Ллири поднимается до щебечущей триоли, и моё сердце взлетает вместе с нею. Мы летим через тёмно-зелёный лес, медленно уступающий цвет тёмно-оранжевым краскам владычицы-осени. Далеко-далеко, клацают Ключи и, точно грохот барабанов, стучат ботинки, но мне всё равно. Песня и сладкое солнце в моей бороде — важно лишь это. Лишь это реально.
«Эррик, если бы силой своей песни ты мог сделать всё, всё что угодно, как бы ты поступил?» — спросила она меня. Лишь вопрос в игре, но ветер на моём лице заставляет меня задаться этим вопросом, и я начинаю представлять отполированную песком глиф лютни в ладони, мясистой ладони с прямыми гибкими пальцами.
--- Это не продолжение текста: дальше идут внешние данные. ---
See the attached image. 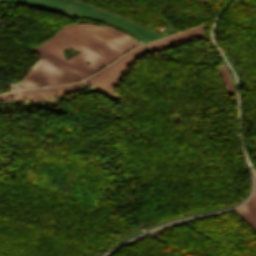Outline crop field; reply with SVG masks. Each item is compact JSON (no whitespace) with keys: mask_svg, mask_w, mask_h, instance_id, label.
I'll use <instances>...</instances> for the list:
<instances>
[{"mask_svg":"<svg viewBox=\"0 0 256 256\" xmlns=\"http://www.w3.org/2000/svg\"><path fill=\"white\" fill-rule=\"evenodd\" d=\"M138 45L140 42L129 35L77 24L62 27L52 38L35 48L84 78ZM69 46L81 53L67 61L57 54ZM88 62L90 64L87 65Z\"/></svg>","mask_w":256,"mask_h":256,"instance_id":"crop-field-1","label":"crop field"},{"mask_svg":"<svg viewBox=\"0 0 256 256\" xmlns=\"http://www.w3.org/2000/svg\"><path fill=\"white\" fill-rule=\"evenodd\" d=\"M150 51L148 47L144 44L128 54L124 55L123 57L116 60L106 69L92 75L91 77L87 78L86 82L93 85L99 90H103L107 87L113 80H115L121 73H123L127 66L130 63H133L134 60L142 53Z\"/></svg>","mask_w":256,"mask_h":256,"instance_id":"crop-field-2","label":"crop field"},{"mask_svg":"<svg viewBox=\"0 0 256 256\" xmlns=\"http://www.w3.org/2000/svg\"><path fill=\"white\" fill-rule=\"evenodd\" d=\"M198 38H205L204 24L197 28L184 31L155 42L147 43V45L152 50L164 49Z\"/></svg>","mask_w":256,"mask_h":256,"instance_id":"crop-field-3","label":"crop field"},{"mask_svg":"<svg viewBox=\"0 0 256 256\" xmlns=\"http://www.w3.org/2000/svg\"><path fill=\"white\" fill-rule=\"evenodd\" d=\"M254 179H255V189L252 197L245 203L234 207L237 214L243 218L247 223H249L256 231V174L251 167Z\"/></svg>","mask_w":256,"mask_h":256,"instance_id":"crop-field-4","label":"crop field"}]
</instances>
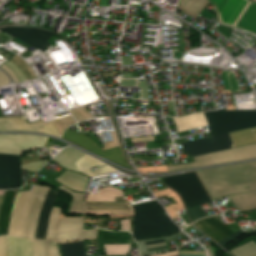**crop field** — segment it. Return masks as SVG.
<instances>
[{"mask_svg": "<svg viewBox=\"0 0 256 256\" xmlns=\"http://www.w3.org/2000/svg\"><path fill=\"white\" fill-rule=\"evenodd\" d=\"M47 190H48L47 187H42V186L39 189L38 195L36 197V200L34 202L32 212H31V215H30L26 238L34 239V237H35L37 220H38V216H39V213H40L42 203L44 201L43 196L46 195Z\"/></svg>", "mask_w": 256, "mask_h": 256, "instance_id": "crop-field-21", "label": "crop field"}, {"mask_svg": "<svg viewBox=\"0 0 256 256\" xmlns=\"http://www.w3.org/2000/svg\"><path fill=\"white\" fill-rule=\"evenodd\" d=\"M208 253L210 256H215V252L212 249L208 250Z\"/></svg>", "mask_w": 256, "mask_h": 256, "instance_id": "crop-field-43", "label": "crop field"}, {"mask_svg": "<svg viewBox=\"0 0 256 256\" xmlns=\"http://www.w3.org/2000/svg\"><path fill=\"white\" fill-rule=\"evenodd\" d=\"M66 140H69L87 150H90L92 152H95L109 160H112L116 163L122 164V165H126L125 161L122 158L121 155V151H120V147H114L108 150H104L102 151L101 148L98 146L97 143H95L94 141L90 140L89 138L75 133L73 131H70L67 129V131L64 133L63 137Z\"/></svg>", "mask_w": 256, "mask_h": 256, "instance_id": "crop-field-11", "label": "crop field"}, {"mask_svg": "<svg viewBox=\"0 0 256 256\" xmlns=\"http://www.w3.org/2000/svg\"><path fill=\"white\" fill-rule=\"evenodd\" d=\"M133 235L136 240L166 236L178 230L155 202L132 206Z\"/></svg>", "mask_w": 256, "mask_h": 256, "instance_id": "crop-field-2", "label": "crop field"}, {"mask_svg": "<svg viewBox=\"0 0 256 256\" xmlns=\"http://www.w3.org/2000/svg\"><path fill=\"white\" fill-rule=\"evenodd\" d=\"M14 196L15 193H13L12 190L5 191L4 193V199L0 214V235H6L7 233Z\"/></svg>", "mask_w": 256, "mask_h": 256, "instance_id": "crop-field-22", "label": "crop field"}, {"mask_svg": "<svg viewBox=\"0 0 256 256\" xmlns=\"http://www.w3.org/2000/svg\"><path fill=\"white\" fill-rule=\"evenodd\" d=\"M56 194H57L56 192L50 189L47 192L46 199L44 201V204L39 216L35 239H45V230L48 223L52 205L56 198Z\"/></svg>", "mask_w": 256, "mask_h": 256, "instance_id": "crop-field-17", "label": "crop field"}, {"mask_svg": "<svg viewBox=\"0 0 256 256\" xmlns=\"http://www.w3.org/2000/svg\"><path fill=\"white\" fill-rule=\"evenodd\" d=\"M228 136L234 147L256 143V128L229 133Z\"/></svg>", "mask_w": 256, "mask_h": 256, "instance_id": "crop-field-27", "label": "crop field"}, {"mask_svg": "<svg viewBox=\"0 0 256 256\" xmlns=\"http://www.w3.org/2000/svg\"><path fill=\"white\" fill-rule=\"evenodd\" d=\"M59 189L71 194L73 196V201L71 203L70 212L69 213H85L82 199L84 194H75L70 192L64 187H59Z\"/></svg>", "mask_w": 256, "mask_h": 256, "instance_id": "crop-field-30", "label": "crop field"}, {"mask_svg": "<svg viewBox=\"0 0 256 256\" xmlns=\"http://www.w3.org/2000/svg\"><path fill=\"white\" fill-rule=\"evenodd\" d=\"M96 238L99 239H130L131 235L127 232H106L98 229Z\"/></svg>", "mask_w": 256, "mask_h": 256, "instance_id": "crop-field-32", "label": "crop field"}, {"mask_svg": "<svg viewBox=\"0 0 256 256\" xmlns=\"http://www.w3.org/2000/svg\"><path fill=\"white\" fill-rule=\"evenodd\" d=\"M34 187L29 192L16 193L7 235L21 237L24 214Z\"/></svg>", "mask_w": 256, "mask_h": 256, "instance_id": "crop-field-15", "label": "crop field"}, {"mask_svg": "<svg viewBox=\"0 0 256 256\" xmlns=\"http://www.w3.org/2000/svg\"><path fill=\"white\" fill-rule=\"evenodd\" d=\"M172 119L177 132L207 126V122L202 113H195L188 116Z\"/></svg>", "mask_w": 256, "mask_h": 256, "instance_id": "crop-field-20", "label": "crop field"}, {"mask_svg": "<svg viewBox=\"0 0 256 256\" xmlns=\"http://www.w3.org/2000/svg\"><path fill=\"white\" fill-rule=\"evenodd\" d=\"M4 65L8 66L14 72V74L18 78L19 82L26 81V79L23 76L22 72L20 71V69L16 65L12 64L9 61H7Z\"/></svg>", "mask_w": 256, "mask_h": 256, "instance_id": "crop-field-37", "label": "crop field"}, {"mask_svg": "<svg viewBox=\"0 0 256 256\" xmlns=\"http://www.w3.org/2000/svg\"><path fill=\"white\" fill-rule=\"evenodd\" d=\"M236 28H241L246 31L252 32L256 34V5L250 3L244 14L241 16L237 24Z\"/></svg>", "mask_w": 256, "mask_h": 256, "instance_id": "crop-field-23", "label": "crop field"}, {"mask_svg": "<svg viewBox=\"0 0 256 256\" xmlns=\"http://www.w3.org/2000/svg\"><path fill=\"white\" fill-rule=\"evenodd\" d=\"M7 256H32L30 240L6 236Z\"/></svg>", "mask_w": 256, "mask_h": 256, "instance_id": "crop-field-19", "label": "crop field"}, {"mask_svg": "<svg viewBox=\"0 0 256 256\" xmlns=\"http://www.w3.org/2000/svg\"><path fill=\"white\" fill-rule=\"evenodd\" d=\"M255 89H256V85H254Z\"/></svg>", "mask_w": 256, "mask_h": 256, "instance_id": "crop-field-44", "label": "crop field"}, {"mask_svg": "<svg viewBox=\"0 0 256 256\" xmlns=\"http://www.w3.org/2000/svg\"><path fill=\"white\" fill-rule=\"evenodd\" d=\"M63 256H85L82 242L60 245Z\"/></svg>", "mask_w": 256, "mask_h": 256, "instance_id": "crop-field-29", "label": "crop field"}, {"mask_svg": "<svg viewBox=\"0 0 256 256\" xmlns=\"http://www.w3.org/2000/svg\"><path fill=\"white\" fill-rule=\"evenodd\" d=\"M107 255H119L129 251V245H103Z\"/></svg>", "mask_w": 256, "mask_h": 256, "instance_id": "crop-field-35", "label": "crop field"}, {"mask_svg": "<svg viewBox=\"0 0 256 256\" xmlns=\"http://www.w3.org/2000/svg\"><path fill=\"white\" fill-rule=\"evenodd\" d=\"M75 164L77 165V167L80 169V171L82 173H84V174H86L90 177L110 173L112 171H116V170L106 166V167L100 168V169H98L95 172L90 174L86 168L92 167V166H95V165L100 167V166H103L104 164H102V163H100V162H98V161H96L92 158H89L85 155L80 160H78Z\"/></svg>", "mask_w": 256, "mask_h": 256, "instance_id": "crop-field-25", "label": "crop field"}, {"mask_svg": "<svg viewBox=\"0 0 256 256\" xmlns=\"http://www.w3.org/2000/svg\"><path fill=\"white\" fill-rule=\"evenodd\" d=\"M7 131L39 132L57 137L60 136L51 122L43 124V122L39 120L27 125L23 117L0 118V132Z\"/></svg>", "mask_w": 256, "mask_h": 256, "instance_id": "crop-field-10", "label": "crop field"}, {"mask_svg": "<svg viewBox=\"0 0 256 256\" xmlns=\"http://www.w3.org/2000/svg\"><path fill=\"white\" fill-rule=\"evenodd\" d=\"M218 9L220 21L234 27L250 2L247 0H210Z\"/></svg>", "mask_w": 256, "mask_h": 256, "instance_id": "crop-field-14", "label": "crop field"}, {"mask_svg": "<svg viewBox=\"0 0 256 256\" xmlns=\"http://www.w3.org/2000/svg\"><path fill=\"white\" fill-rule=\"evenodd\" d=\"M231 252L236 256H256V244L251 241Z\"/></svg>", "mask_w": 256, "mask_h": 256, "instance_id": "crop-field-31", "label": "crop field"}, {"mask_svg": "<svg viewBox=\"0 0 256 256\" xmlns=\"http://www.w3.org/2000/svg\"><path fill=\"white\" fill-rule=\"evenodd\" d=\"M96 231L97 229L83 231L82 234L79 236L78 240L81 241V240L93 239L96 236Z\"/></svg>", "mask_w": 256, "mask_h": 256, "instance_id": "crop-field-39", "label": "crop field"}, {"mask_svg": "<svg viewBox=\"0 0 256 256\" xmlns=\"http://www.w3.org/2000/svg\"><path fill=\"white\" fill-rule=\"evenodd\" d=\"M180 253H205V252H180ZM155 256H178V250L155 255ZM180 256H205V254H180Z\"/></svg>", "mask_w": 256, "mask_h": 256, "instance_id": "crop-field-38", "label": "crop field"}, {"mask_svg": "<svg viewBox=\"0 0 256 256\" xmlns=\"http://www.w3.org/2000/svg\"><path fill=\"white\" fill-rule=\"evenodd\" d=\"M81 231L47 230L46 239H56L57 243L73 241ZM55 240H31L33 256H60Z\"/></svg>", "mask_w": 256, "mask_h": 256, "instance_id": "crop-field-7", "label": "crop field"}, {"mask_svg": "<svg viewBox=\"0 0 256 256\" xmlns=\"http://www.w3.org/2000/svg\"><path fill=\"white\" fill-rule=\"evenodd\" d=\"M56 180L73 190H78L83 192L88 179L81 175H77V174L66 171L63 175H61Z\"/></svg>", "mask_w": 256, "mask_h": 256, "instance_id": "crop-field-26", "label": "crop field"}, {"mask_svg": "<svg viewBox=\"0 0 256 256\" xmlns=\"http://www.w3.org/2000/svg\"><path fill=\"white\" fill-rule=\"evenodd\" d=\"M181 145L183 147V150H185L192 156L233 148L226 134L187 142Z\"/></svg>", "mask_w": 256, "mask_h": 256, "instance_id": "crop-field-12", "label": "crop field"}, {"mask_svg": "<svg viewBox=\"0 0 256 256\" xmlns=\"http://www.w3.org/2000/svg\"><path fill=\"white\" fill-rule=\"evenodd\" d=\"M87 213H123L131 214L124 203L85 202Z\"/></svg>", "mask_w": 256, "mask_h": 256, "instance_id": "crop-field-18", "label": "crop field"}, {"mask_svg": "<svg viewBox=\"0 0 256 256\" xmlns=\"http://www.w3.org/2000/svg\"><path fill=\"white\" fill-rule=\"evenodd\" d=\"M193 224L198 229H200L202 232H204L209 237H211L216 243L221 241L225 237L229 236L230 234L234 233L228 227H226L224 224L221 223L218 216L201 219ZM243 234H245V233H243L240 230V231L230 235L226 239L222 240L218 244H220L222 247H224L225 245H227L230 242L234 241L235 239L239 238Z\"/></svg>", "mask_w": 256, "mask_h": 256, "instance_id": "crop-field-9", "label": "crop field"}, {"mask_svg": "<svg viewBox=\"0 0 256 256\" xmlns=\"http://www.w3.org/2000/svg\"><path fill=\"white\" fill-rule=\"evenodd\" d=\"M46 140L30 135H0V153L21 155L24 151L43 147Z\"/></svg>", "mask_w": 256, "mask_h": 256, "instance_id": "crop-field-8", "label": "crop field"}, {"mask_svg": "<svg viewBox=\"0 0 256 256\" xmlns=\"http://www.w3.org/2000/svg\"><path fill=\"white\" fill-rule=\"evenodd\" d=\"M213 200L256 191V162L197 171ZM238 212L256 209V192L229 196Z\"/></svg>", "mask_w": 256, "mask_h": 256, "instance_id": "crop-field-1", "label": "crop field"}, {"mask_svg": "<svg viewBox=\"0 0 256 256\" xmlns=\"http://www.w3.org/2000/svg\"><path fill=\"white\" fill-rule=\"evenodd\" d=\"M163 181L182 197L187 209L211 201L195 172L164 177Z\"/></svg>", "mask_w": 256, "mask_h": 256, "instance_id": "crop-field-4", "label": "crop field"}, {"mask_svg": "<svg viewBox=\"0 0 256 256\" xmlns=\"http://www.w3.org/2000/svg\"><path fill=\"white\" fill-rule=\"evenodd\" d=\"M209 3L207 0H181L178 8L188 15L197 16L198 13Z\"/></svg>", "mask_w": 256, "mask_h": 256, "instance_id": "crop-field-28", "label": "crop field"}, {"mask_svg": "<svg viewBox=\"0 0 256 256\" xmlns=\"http://www.w3.org/2000/svg\"><path fill=\"white\" fill-rule=\"evenodd\" d=\"M59 208H52L47 229L82 230V218L59 217Z\"/></svg>", "mask_w": 256, "mask_h": 256, "instance_id": "crop-field-16", "label": "crop field"}, {"mask_svg": "<svg viewBox=\"0 0 256 256\" xmlns=\"http://www.w3.org/2000/svg\"><path fill=\"white\" fill-rule=\"evenodd\" d=\"M6 84H9V80H8L7 76L0 71V86L6 85Z\"/></svg>", "mask_w": 256, "mask_h": 256, "instance_id": "crop-field-41", "label": "crop field"}, {"mask_svg": "<svg viewBox=\"0 0 256 256\" xmlns=\"http://www.w3.org/2000/svg\"><path fill=\"white\" fill-rule=\"evenodd\" d=\"M9 61L16 64L22 70V72L24 73L27 80H31V79L36 78L35 74L30 69V67L18 56H16V55L13 56Z\"/></svg>", "mask_w": 256, "mask_h": 256, "instance_id": "crop-field-33", "label": "crop field"}, {"mask_svg": "<svg viewBox=\"0 0 256 256\" xmlns=\"http://www.w3.org/2000/svg\"><path fill=\"white\" fill-rule=\"evenodd\" d=\"M3 193L4 191H0V209H1L2 199H3Z\"/></svg>", "mask_w": 256, "mask_h": 256, "instance_id": "crop-field-42", "label": "crop field"}, {"mask_svg": "<svg viewBox=\"0 0 256 256\" xmlns=\"http://www.w3.org/2000/svg\"><path fill=\"white\" fill-rule=\"evenodd\" d=\"M40 186H36L35 187V190H34V193H33V196L28 204V207H27V211H26V214H25V221H24V227H23V234H22V237L25 238L26 236V230H27V225H28V219H29V215H30V211H31V207H32V204L35 200V197L37 195V192H38V189H39Z\"/></svg>", "mask_w": 256, "mask_h": 256, "instance_id": "crop-field-36", "label": "crop field"}, {"mask_svg": "<svg viewBox=\"0 0 256 256\" xmlns=\"http://www.w3.org/2000/svg\"><path fill=\"white\" fill-rule=\"evenodd\" d=\"M222 77H223L224 87L226 88V90L239 91L236 80L231 71L229 72L223 71Z\"/></svg>", "mask_w": 256, "mask_h": 256, "instance_id": "crop-field-34", "label": "crop field"}, {"mask_svg": "<svg viewBox=\"0 0 256 256\" xmlns=\"http://www.w3.org/2000/svg\"><path fill=\"white\" fill-rule=\"evenodd\" d=\"M209 129V137L256 127L255 110L213 111L203 113Z\"/></svg>", "mask_w": 256, "mask_h": 256, "instance_id": "crop-field-3", "label": "crop field"}, {"mask_svg": "<svg viewBox=\"0 0 256 256\" xmlns=\"http://www.w3.org/2000/svg\"><path fill=\"white\" fill-rule=\"evenodd\" d=\"M253 1H255V2H256V0H253Z\"/></svg>", "mask_w": 256, "mask_h": 256, "instance_id": "crop-field-45", "label": "crop field"}, {"mask_svg": "<svg viewBox=\"0 0 256 256\" xmlns=\"http://www.w3.org/2000/svg\"><path fill=\"white\" fill-rule=\"evenodd\" d=\"M256 158V144L193 157L194 162L166 166L168 171L198 168Z\"/></svg>", "mask_w": 256, "mask_h": 256, "instance_id": "crop-field-5", "label": "crop field"}, {"mask_svg": "<svg viewBox=\"0 0 256 256\" xmlns=\"http://www.w3.org/2000/svg\"><path fill=\"white\" fill-rule=\"evenodd\" d=\"M82 156L83 154L73 149L65 148L53 160L72 171L79 172L74 163Z\"/></svg>", "mask_w": 256, "mask_h": 256, "instance_id": "crop-field-24", "label": "crop field"}, {"mask_svg": "<svg viewBox=\"0 0 256 256\" xmlns=\"http://www.w3.org/2000/svg\"><path fill=\"white\" fill-rule=\"evenodd\" d=\"M0 30L12 35L13 37L41 50L45 51L49 43L46 41L54 34L39 29L28 28H1Z\"/></svg>", "mask_w": 256, "mask_h": 256, "instance_id": "crop-field-13", "label": "crop field"}, {"mask_svg": "<svg viewBox=\"0 0 256 256\" xmlns=\"http://www.w3.org/2000/svg\"><path fill=\"white\" fill-rule=\"evenodd\" d=\"M19 157L15 155L0 154V190L16 189L21 187V172ZM50 158L20 166L21 169L37 172Z\"/></svg>", "mask_w": 256, "mask_h": 256, "instance_id": "crop-field-6", "label": "crop field"}, {"mask_svg": "<svg viewBox=\"0 0 256 256\" xmlns=\"http://www.w3.org/2000/svg\"><path fill=\"white\" fill-rule=\"evenodd\" d=\"M0 256H6L5 236H0Z\"/></svg>", "mask_w": 256, "mask_h": 256, "instance_id": "crop-field-40", "label": "crop field"}]
</instances>
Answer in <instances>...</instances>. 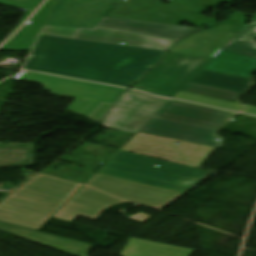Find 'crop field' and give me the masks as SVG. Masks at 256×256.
Here are the masks:
<instances>
[{
  "label": "crop field",
  "mask_w": 256,
  "mask_h": 256,
  "mask_svg": "<svg viewBox=\"0 0 256 256\" xmlns=\"http://www.w3.org/2000/svg\"><path fill=\"white\" fill-rule=\"evenodd\" d=\"M173 98L189 101V102L210 105V106L219 107L223 109L233 110L237 112H240L242 109L240 105L235 103H230V102H226V101H222V100H218V99H214V98H210L202 95L182 92V91H179Z\"/></svg>",
  "instance_id": "crop-field-20"
},
{
  "label": "crop field",
  "mask_w": 256,
  "mask_h": 256,
  "mask_svg": "<svg viewBox=\"0 0 256 256\" xmlns=\"http://www.w3.org/2000/svg\"><path fill=\"white\" fill-rule=\"evenodd\" d=\"M98 172L107 174V175H111V176H116V177H120V178H124V179H128V180H133V181L149 184V185H154V186H158V187H162V188H166V189H171V190H175V191H179V192H183V193H186L189 190L193 189L191 187H186V186L168 183V182H164V181H159V180H155V179H150V178H146V177L136 176V175L118 172V171H114V170H109V169H105V168H102Z\"/></svg>",
  "instance_id": "crop-field-19"
},
{
  "label": "crop field",
  "mask_w": 256,
  "mask_h": 256,
  "mask_svg": "<svg viewBox=\"0 0 256 256\" xmlns=\"http://www.w3.org/2000/svg\"><path fill=\"white\" fill-rule=\"evenodd\" d=\"M42 1L43 0H0V4L26 11L20 21V23H22Z\"/></svg>",
  "instance_id": "crop-field-24"
},
{
  "label": "crop field",
  "mask_w": 256,
  "mask_h": 256,
  "mask_svg": "<svg viewBox=\"0 0 256 256\" xmlns=\"http://www.w3.org/2000/svg\"><path fill=\"white\" fill-rule=\"evenodd\" d=\"M256 17L245 25L202 69L251 79L256 71Z\"/></svg>",
  "instance_id": "crop-field-6"
},
{
  "label": "crop field",
  "mask_w": 256,
  "mask_h": 256,
  "mask_svg": "<svg viewBox=\"0 0 256 256\" xmlns=\"http://www.w3.org/2000/svg\"><path fill=\"white\" fill-rule=\"evenodd\" d=\"M235 35L233 33L203 30L185 38L169 51L213 57Z\"/></svg>",
  "instance_id": "crop-field-15"
},
{
  "label": "crop field",
  "mask_w": 256,
  "mask_h": 256,
  "mask_svg": "<svg viewBox=\"0 0 256 256\" xmlns=\"http://www.w3.org/2000/svg\"><path fill=\"white\" fill-rule=\"evenodd\" d=\"M182 91L202 94L230 102H236V99L242 95L241 93L232 92L228 90H223L219 88L214 87H208V86H202V85H196V84H190L187 83L182 89Z\"/></svg>",
  "instance_id": "crop-field-21"
},
{
  "label": "crop field",
  "mask_w": 256,
  "mask_h": 256,
  "mask_svg": "<svg viewBox=\"0 0 256 256\" xmlns=\"http://www.w3.org/2000/svg\"><path fill=\"white\" fill-rule=\"evenodd\" d=\"M210 59L168 52L132 88L172 98Z\"/></svg>",
  "instance_id": "crop-field-4"
},
{
  "label": "crop field",
  "mask_w": 256,
  "mask_h": 256,
  "mask_svg": "<svg viewBox=\"0 0 256 256\" xmlns=\"http://www.w3.org/2000/svg\"><path fill=\"white\" fill-rule=\"evenodd\" d=\"M79 191L131 201L158 210L183 195V193L143 185L99 173H96Z\"/></svg>",
  "instance_id": "crop-field-5"
},
{
  "label": "crop field",
  "mask_w": 256,
  "mask_h": 256,
  "mask_svg": "<svg viewBox=\"0 0 256 256\" xmlns=\"http://www.w3.org/2000/svg\"><path fill=\"white\" fill-rule=\"evenodd\" d=\"M193 249L130 238L121 256H190Z\"/></svg>",
  "instance_id": "crop-field-17"
},
{
  "label": "crop field",
  "mask_w": 256,
  "mask_h": 256,
  "mask_svg": "<svg viewBox=\"0 0 256 256\" xmlns=\"http://www.w3.org/2000/svg\"><path fill=\"white\" fill-rule=\"evenodd\" d=\"M245 107H246L245 109L246 113L256 115V107L249 106V105H246Z\"/></svg>",
  "instance_id": "crop-field-27"
},
{
  "label": "crop field",
  "mask_w": 256,
  "mask_h": 256,
  "mask_svg": "<svg viewBox=\"0 0 256 256\" xmlns=\"http://www.w3.org/2000/svg\"><path fill=\"white\" fill-rule=\"evenodd\" d=\"M190 83L208 85L244 93L252 85V80L223 75L200 70L190 81Z\"/></svg>",
  "instance_id": "crop-field-18"
},
{
  "label": "crop field",
  "mask_w": 256,
  "mask_h": 256,
  "mask_svg": "<svg viewBox=\"0 0 256 256\" xmlns=\"http://www.w3.org/2000/svg\"><path fill=\"white\" fill-rule=\"evenodd\" d=\"M232 14L228 21L222 22L214 27L209 28V30L225 31L237 33L245 24L246 21L244 15L241 13L232 11Z\"/></svg>",
  "instance_id": "crop-field-23"
},
{
  "label": "crop field",
  "mask_w": 256,
  "mask_h": 256,
  "mask_svg": "<svg viewBox=\"0 0 256 256\" xmlns=\"http://www.w3.org/2000/svg\"><path fill=\"white\" fill-rule=\"evenodd\" d=\"M0 230L5 231L19 237L49 246L51 248L73 254L76 256H86L92 248V245L40 233L25 229H20L0 223Z\"/></svg>",
  "instance_id": "crop-field-16"
},
{
  "label": "crop field",
  "mask_w": 256,
  "mask_h": 256,
  "mask_svg": "<svg viewBox=\"0 0 256 256\" xmlns=\"http://www.w3.org/2000/svg\"><path fill=\"white\" fill-rule=\"evenodd\" d=\"M109 161L198 182L203 181L205 178L212 174L198 169H193L121 151H118ZM155 165H158L157 168L154 167Z\"/></svg>",
  "instance_id": "crop-field-12"
},
{
  "label": "crop field",
  "mask_w": 256,
  "mask_h": 256,
  "mask_svg": "<svg viewBox=\"0 0 256 256\" xmlns=\"http://www.w3.org/2000/svg\"><path fill=\"white\" fill-rule=\"evenodd\" d=\"M150 217V215H147V214H144V213H141V212H138L128 218L130 219H133V220H136L138 222H141L143 223L146 219H148Z\"/></svg>",
  "instance_id": "crop-field-26"
},
{
  "label": "crop field",
  "mask_w": 256,
  "mask_h": 256,
  "mask_svg": "<svg viewBox=\"0 0 256 256\" xmlns=\"http://www.w3.org/2000/svg\"><path fill=\"white\" fill-rule=\"evenodd\" d=\"M156 115L221 129L234 113L171 100Z\"/></svg>",
  "instance_id": "crop-field-10"
},
{
  "label": "crop field",
  "mask_w": 256,
  "mask_h": 256,
  "mask_svg": "<svg viewBox=\"0 0 256 256\" xmlns=\"http://www.w3.org/2000/svg\"><path fill=\"white\" fill-rule=\"evenodd\" d=\"M114 0H55L43 25L94 28Z\"/></svg>",
  "instance_id": "crop-field-8"
},
{
  "label": "crop field",
  "mask_w": 256,
  "mask_h": 256,
  "mask_svg": "<svg viewBox=\"0 0 256 256\" xmlns=\"http://www.w3.org/2000/svg\"><path fill=\"white\" fill-rule=\"evenodd\" d=\"M75 39L105 42L166 51L173 42L152 38L129 31L97 26L95 30H79Z\"/></svg>",
  "instance_id": "crop-field-11"
},
{
  "label": "crop field",
  "mask_w": 256,
  "mask_h": 256,
  "mask_svg": "<svg viewBox=\"0 0 256 256\" xmlns=\"http://www.w3.org/2000/svg\"><path fill=\"white\" fill-rule=\"evenodd\" d=\"M124 201L76 192L52 217L72 222L77 216L96 220L103 209Z\"/></svg>",
  "instance_id": "crop-field-13"
},
{
  "label": "crop field",
  "mask_w": 256,
  "mask_h": 256,
  "mask_svg": "<svg viewBox=\"0 0 256 256\" xmlns=\"http://www.w3.org/2000/svg\"><path fill=\"white\" fill-rule=\"evenodd\" d=\"M165 103L150 95L128 90L104 117L103 126L136 133Z\"/></svg>",
  "instance_id": "crop-field-7"
},
{
  "label": "crop field",
  "mask_w": 256,
  "mask_h": 256,
  "mask_svg": "<svg viewBox=\"0 0 256 256\" xmlns=\"http://www.w3.org/2000/svg\"><path fill=\"white\" fill-rule=\"evenodd\" d=\"M16 79L43 84L45 89L51 91L53 95L76 98L67 110L83 116H89L101 102L114 103L120 93L125 90L124 88L30 72H25L17 76Z\"/></svg>",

Дверь камеры открывают в секунду, как голос Ллири стал звенеть, точно высокогорная речка сверкающей чистоты. Её мелодия обрывается под ударом Ключей. Но это больше не имеет значения, потому что я собираюсь подхватить песню.
***
— Аллон!
Иногда он отвечал после избиения, иногда — нет, так что я не был удивлён, пока не почувствовал дрожь в груди. Такая крошечная поначалу, искра восхитительной теплоты. Но она росла, дошла до ног и рук, пока я не задрожал, пока песня не запузырилась на губах.
— Нет!
Я зажал рот и уполз в угол, где сжался в комок. Я бил кулаками по известняку, пока не закровоточили костяшки. Задержал дыхание и представил тело Аллона на соломе, пока мне не стало холодно, очень-очень холодно.